Problems to solve ->
- 1) From the WP2Static forum thread, quote the passage starting at "Any ideas what" and ending at "the same error.".
- 2) According to the WP2Static forum thread, which plugin has the original poster been using with better success?

Selected text ->
--

I’m running WordPress locally in docker, only wp2static plugin installed and on default theme.

The docker-compose.yml config I’m using:

version: '3.8'

services:
  wordpress:
    image: wordpress:5.6.0-php8.0-apache
    ports:
      - 80:80
    environment:
      WORDPRESS_DB_HOST: db
      WORDPRESS_DB_USER: wpuser
      WORDPRESS_DB_PASSWORD: wpuserpass
      WORDPRESS_DB_NAME: wpdatabase
    volumes:
      - wordpress:/var/www/html
    depends_on:
      - db

  db:
    image: mysql:8.0.23
    environment:
      MYSQL_DATABASE: wpdatabase
      MYSQL_USER: wpuser
      MYSQL_PASSWORD: wpuserpass
      MYSQL_RANDOM_ROOT_PASSWORD: wpdbrootpass
    volumes:
      - data:/var/lib/mysql

volumes:
  data:
  wordpress:

Any ideas what I’m doing wrong?

Thanks!

Hi @mrdaniel,

I think this was a Sitemap code related issue I recently fixed, but hasn’t made its way into published release yet. Let me give you a build to try and please report back if that fixes it:

https://wp2static.com/mrdanieltest.zip

btw, that docker-composer.yml should be fine for WP2Static, thanks for including that kind of info, always helpful to rule other things out

@leonstafford thanks for the updated zip, I tried it but getting the same error.

I’ve been using the Static HTML Output plugin with better success - although having some issues exporting sitemap & feeds. I’ll open a thread in that forum.

--

Stored data ->
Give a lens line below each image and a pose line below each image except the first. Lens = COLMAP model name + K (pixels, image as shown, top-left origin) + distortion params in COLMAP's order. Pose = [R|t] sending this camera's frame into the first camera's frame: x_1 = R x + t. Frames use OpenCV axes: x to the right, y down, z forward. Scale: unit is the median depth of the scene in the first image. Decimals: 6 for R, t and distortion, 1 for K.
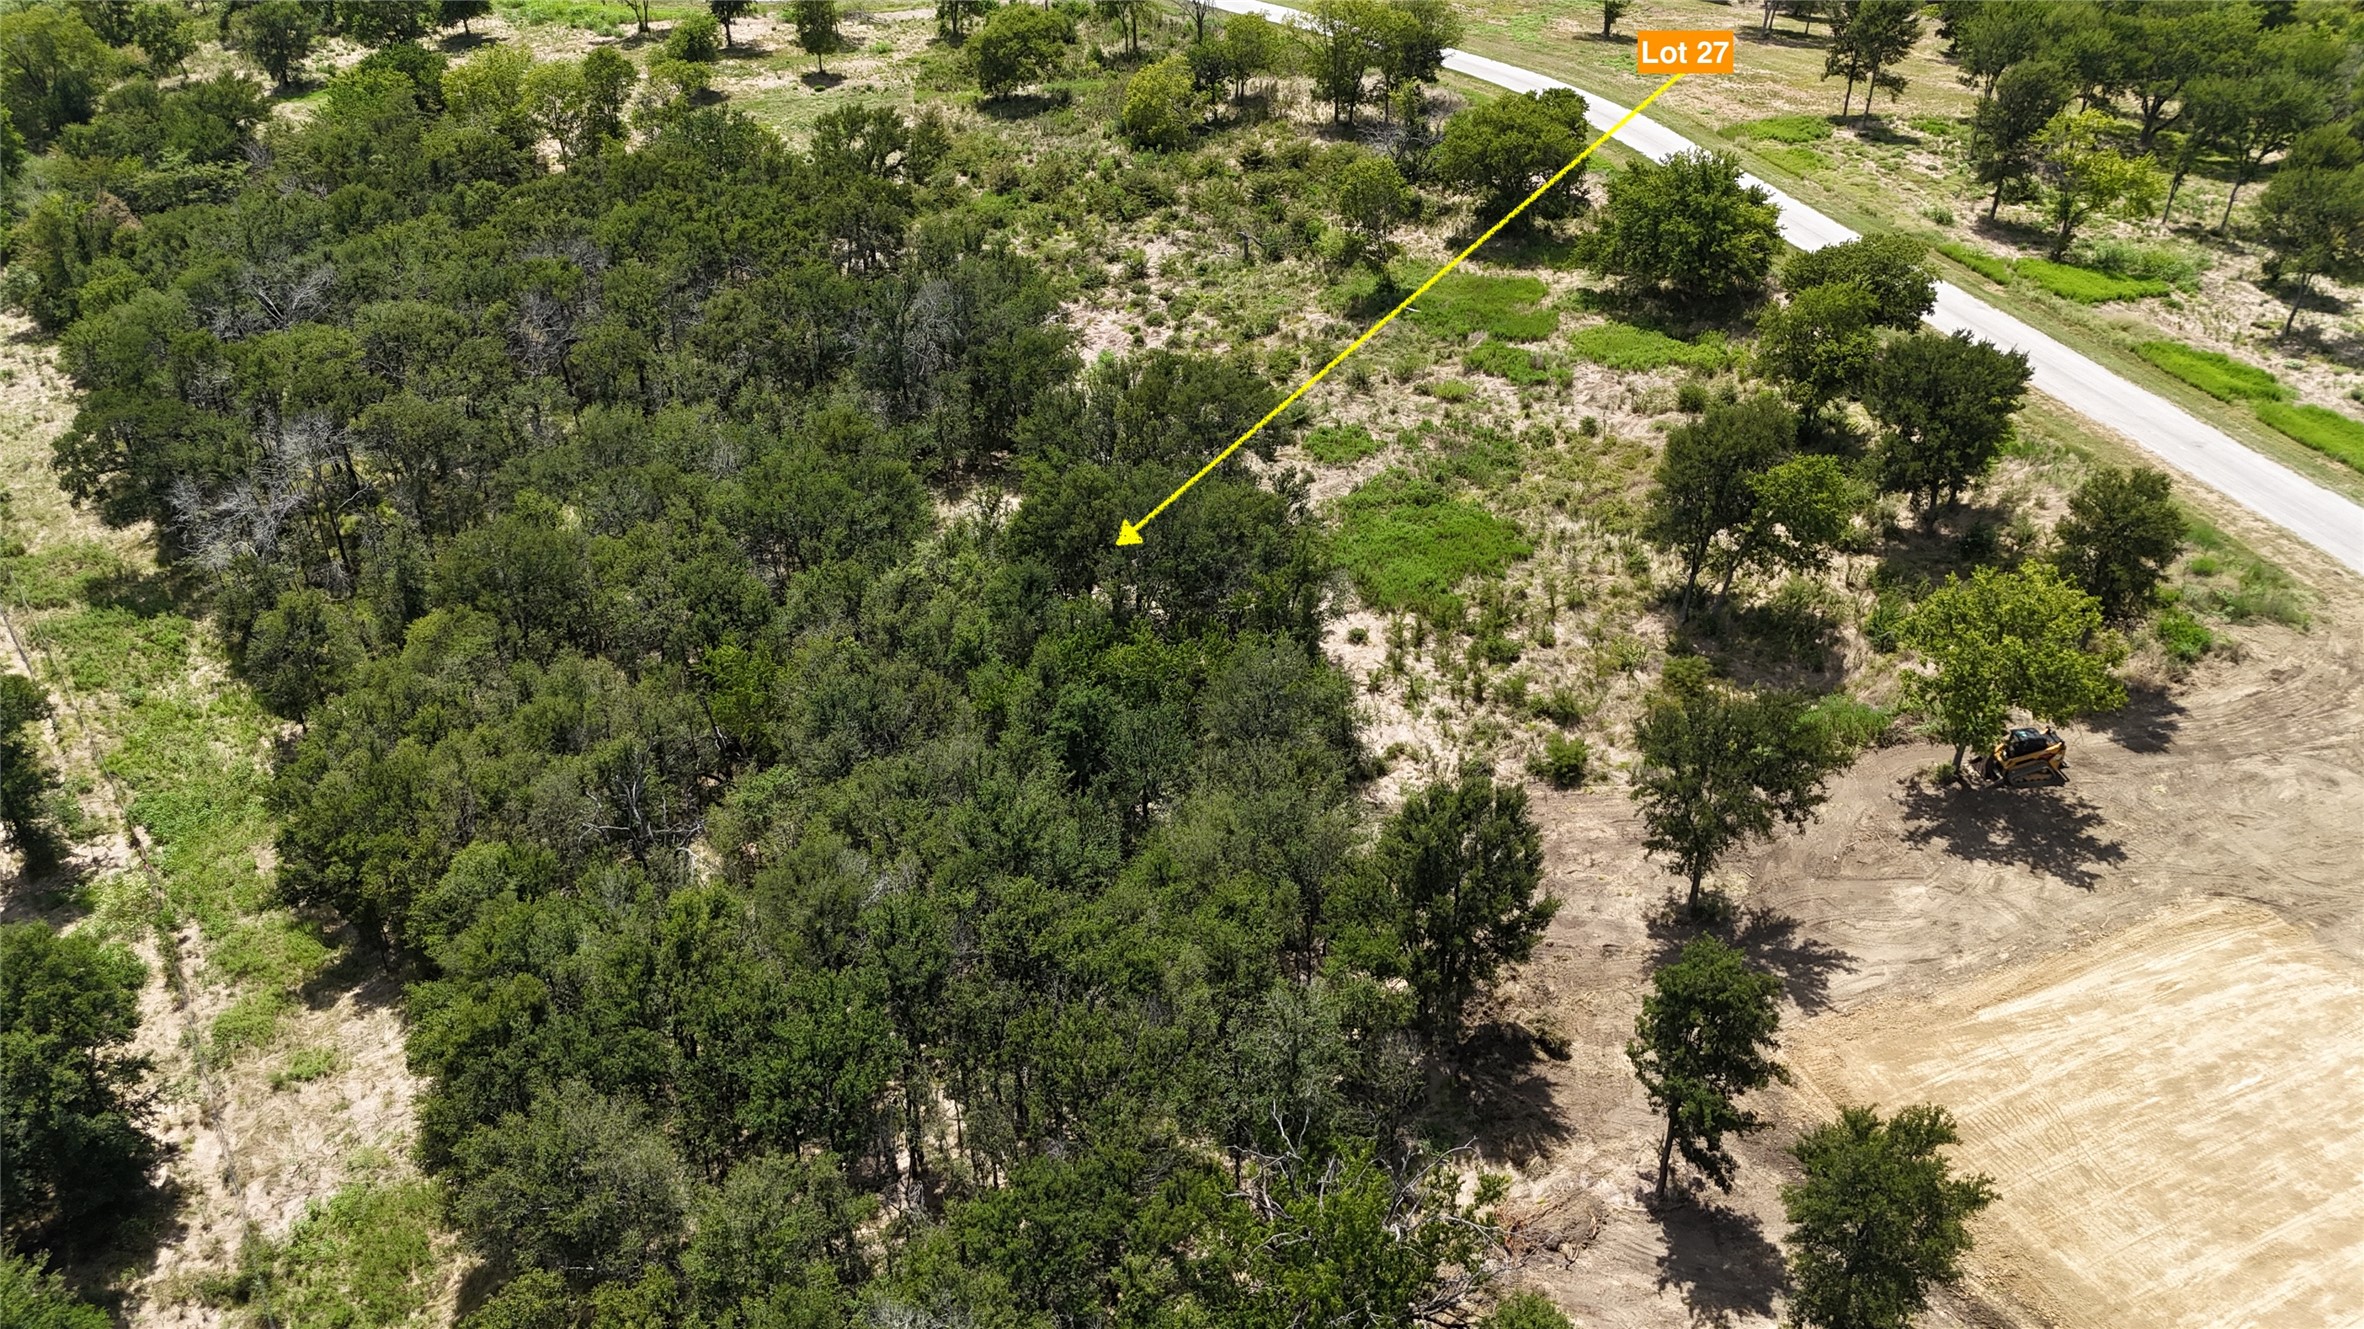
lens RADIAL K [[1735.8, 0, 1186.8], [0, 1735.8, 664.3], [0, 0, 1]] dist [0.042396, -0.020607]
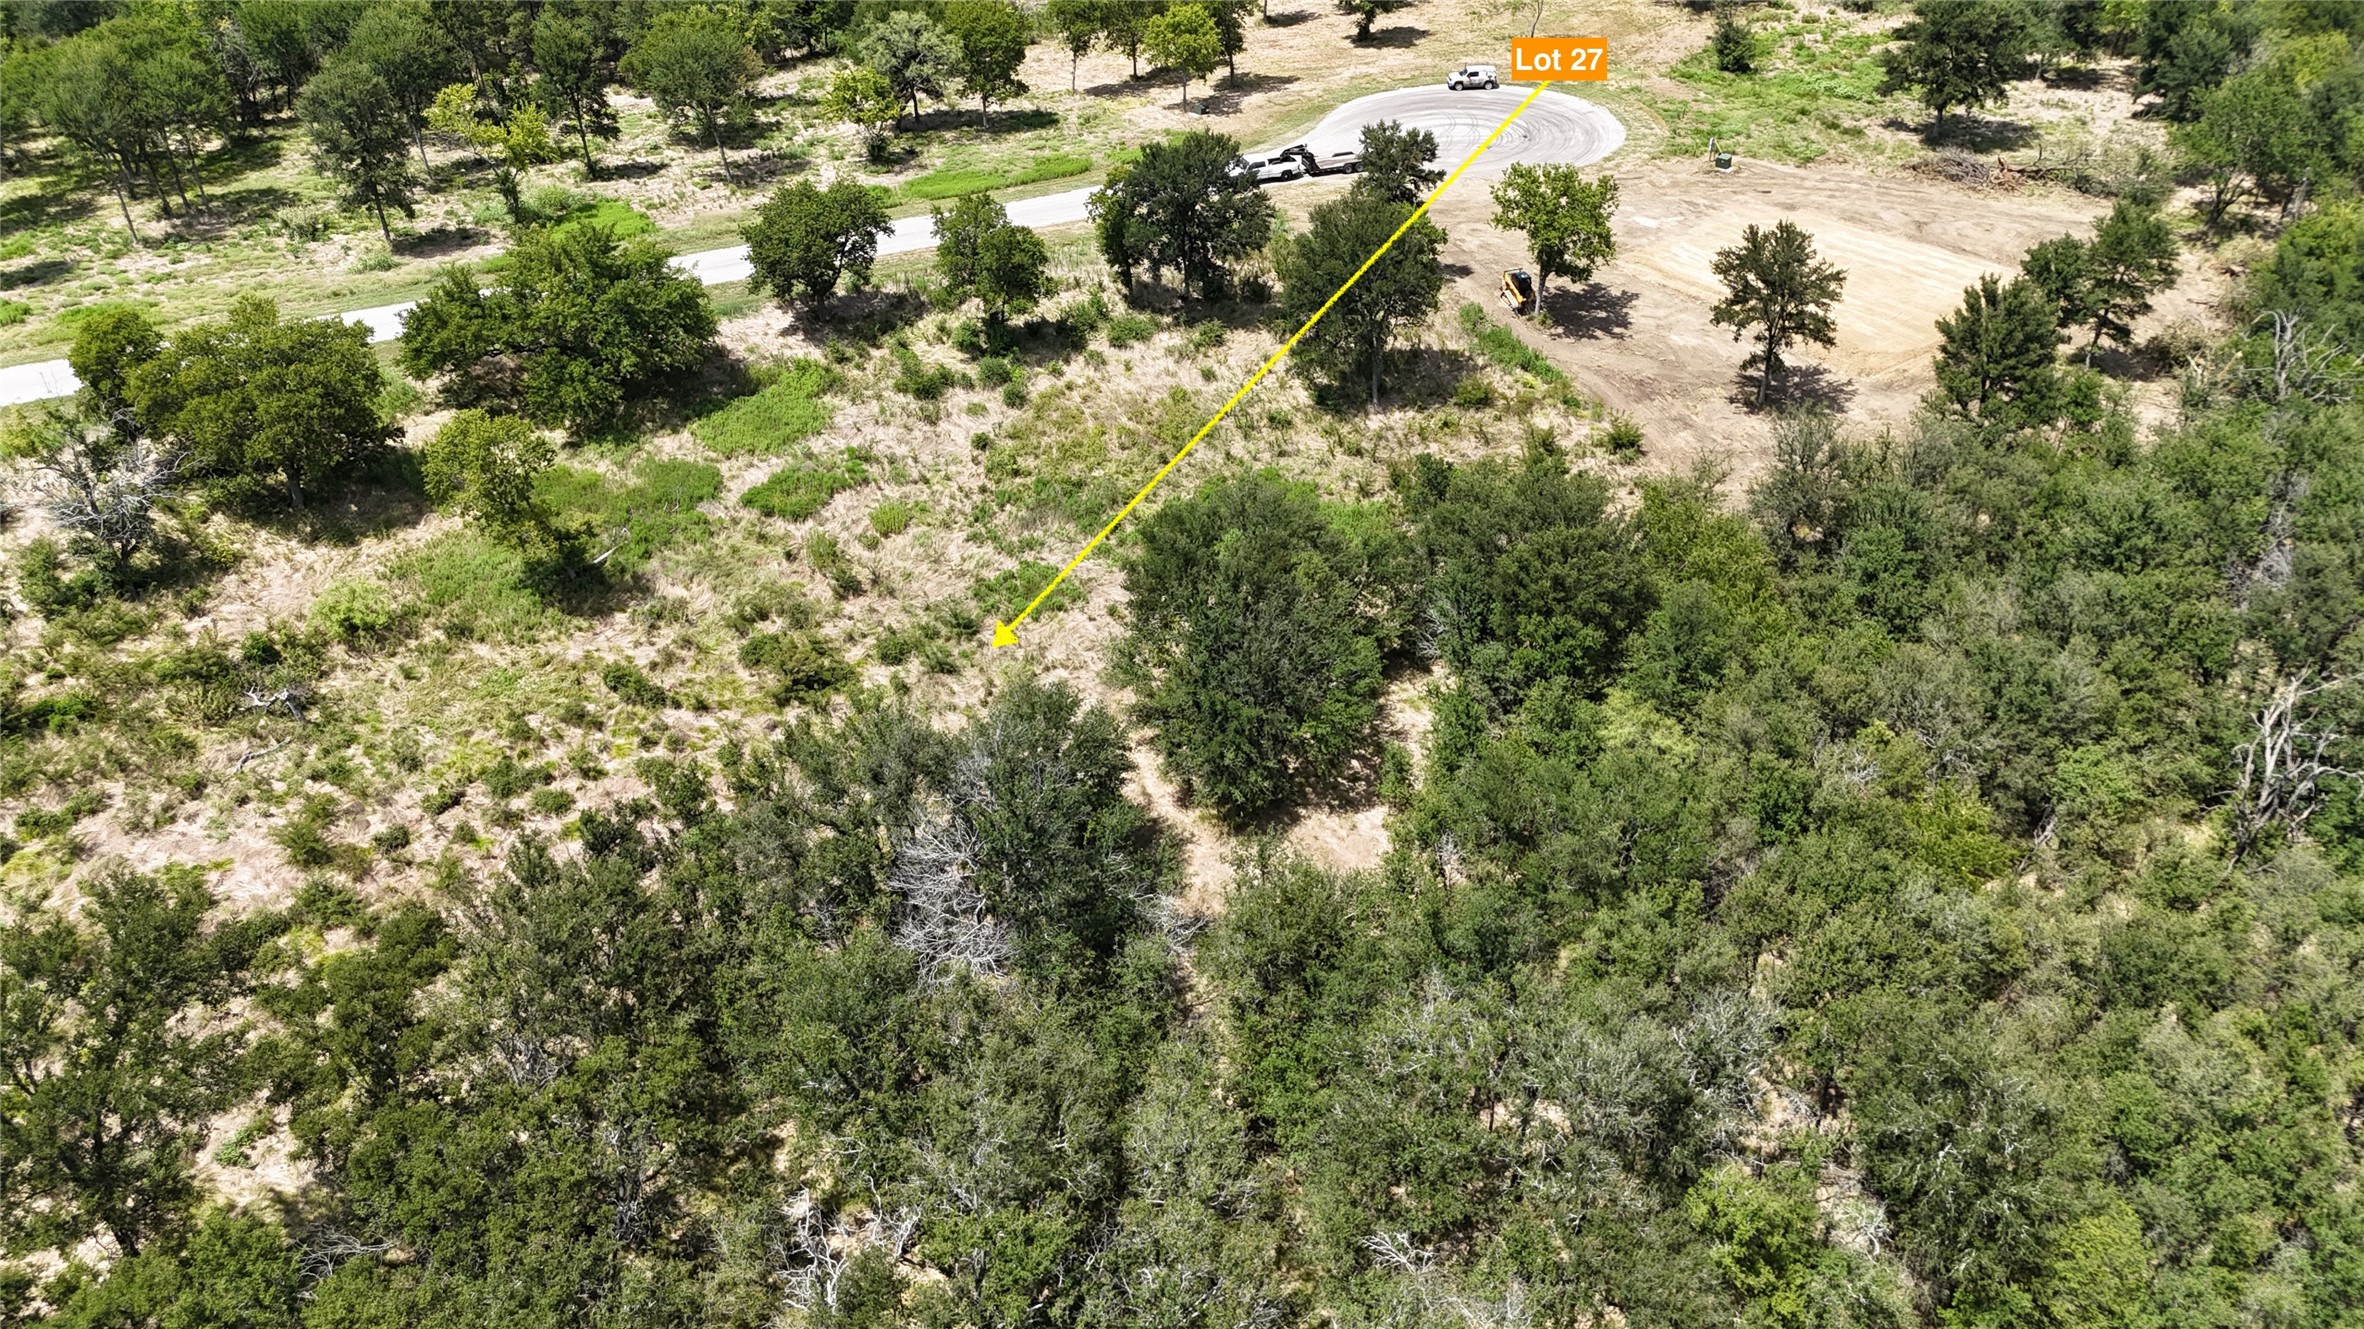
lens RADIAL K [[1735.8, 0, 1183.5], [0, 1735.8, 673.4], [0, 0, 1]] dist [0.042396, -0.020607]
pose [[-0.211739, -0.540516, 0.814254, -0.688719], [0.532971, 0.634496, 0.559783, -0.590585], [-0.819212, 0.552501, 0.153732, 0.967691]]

--

Per-task outputs ->
- 1)
Any ideas what I’m doing wrong?

Thanks!

Hi @mrdaniel,

I think this was a Sitemap code related issue I recently fixed, but hasn’t made its way into published release yet. Let me give you a build to try and please report back if that fixes it:

https://wp2static.com/mrdanieltest.zip

btw, that docker-composer.yml should be fine for WP2Static, thanks for including that kind of info, always helpful to rule other things out

@leonstafford thanks for the updated zip, I tried it but getting the same error.

- 2) The Static HTML Output plugin.